I get bored easily. I think that’s why I work well with toddlers and teenagers– we all have a similar hunger for new experiences and pushing boundaries. I was tired of doing the same old preschool storytime. I mean, I loved it, but like I said, I get bored easily. I want to try new things. I want to explore, experiment, and expand my programming horizons. So I changed my preschool storytime into Beginning Reader Storytime. You can read the full story of how my Beginning Reader Storytime began here. This post is going to detail a bit more how I run this particular program.
As I often love to brag, I started out in the working world as a preschool teaching assistant, and eventually worked as a lead preschool teacher for a while as well. My preschool teaching experience has served me extremely well in my career as a librarian and I put it to good use for my Beginning Reader Storytime (after a couple of sessions I changed the age range to 4 years through 2nd grade, and put three year olds into toddler time. This has been a much better fit for both storytime groups).
Nametags are a staple of every storytime, and always having nametags is actually a great literacy activity–learning to recognize your name is the beginning of your experience with letters.
After children have their name-tags, they come in and sit down and I go through my normal storytime opening routine. This is followed by the Storytime Message.
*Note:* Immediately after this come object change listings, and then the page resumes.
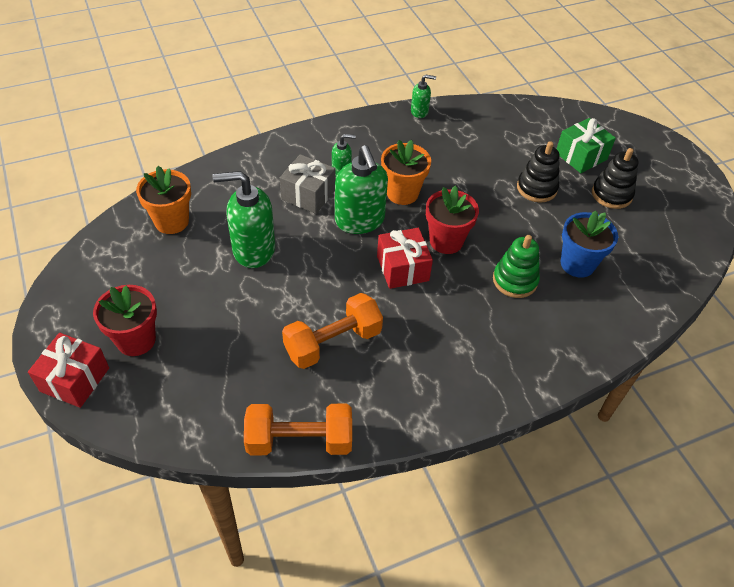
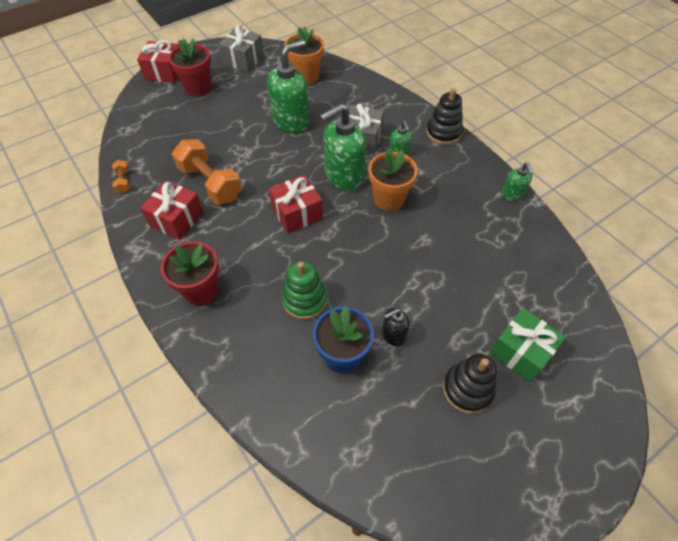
camera: 80 degrees right, 5 degrees up
green soap dispenser [213,171,275,268] -> green soap dispenser turned 60 degrees clockwise [267,40,310,134]
orange dumbbell [244,404,352,455] -> orange dumbbell [112,160,130,193], size x0.45
red flower pot [426,186,479,254] -> red flower pot moved to [161,241,219,306]
black stacking toy [517,141,560,202] -> black stacking toy moved to [426,88,463,145]
none -> red gift [140,181,203,240]
none -> grey gift [219,25,264,73]
none -> black soap dispenser [382,308,410,346]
On my dry-erase board easel, I write out a message:
January 1st, 2011
Tonight we will be reading the book Snip Snap!
I read the message out loud to them–or one of the older kids does it for me–and then I shuffle through their names to choose children to find the letter of the day. For this storytime, I focused on the letter S.
After we circled all of the Ss in the message, I read the book and then we sang the song “Five Little Monkeys Swinging in a Tree.” I’m really brutal with that song; I have the monkeys on the monkey mitt, and they actually get eaten by a fairly realistic looking alligator puppet. The kids love it, though. But if you take this approach, be cognizant of more sensitive children in your group and tailor your bloodthirst accordingly.
Then we went to do our table activity. To transition from rug to table, I sing “Willoughby Wallabee Woo”, asking the children to listen for the rhymes in their names. This week I had story paper, an Ellison cut letter S, a glue stick, and markers. I told the children to glue their S down where they liked on the top half of the story paper. Then, they could either create an S creature and tell a story about it, write down some words that began with S, or draw anything they liked and write a story about it. Some parents will balk at this open ended sort of thing, but most will go along with you.
Other table activities have included name writing (for 4′s and 5′s who can’t write their name from memory yet, this means copying their name that is written out on sentence strips), alphabet bingo, and lacing with lacing letters. Sometimes the activity is putting together an alphabet floor puzzle, writing on the dry erase board, or playing with magnet letters on the magnetized side of my easel.
If you clicked on any of these links, you’ll see that Discount School Supply is a great resource for literacy games and materials.
I love this storytime. It’s great to give older kids an opportunity to listen to some great picture books, and it really allows me to show parents that early literacy is NOT Your Baby Can Read or Hooked on Phonics, but rather nurturing a love of literature in children by taking the time to share stories, talk, and write.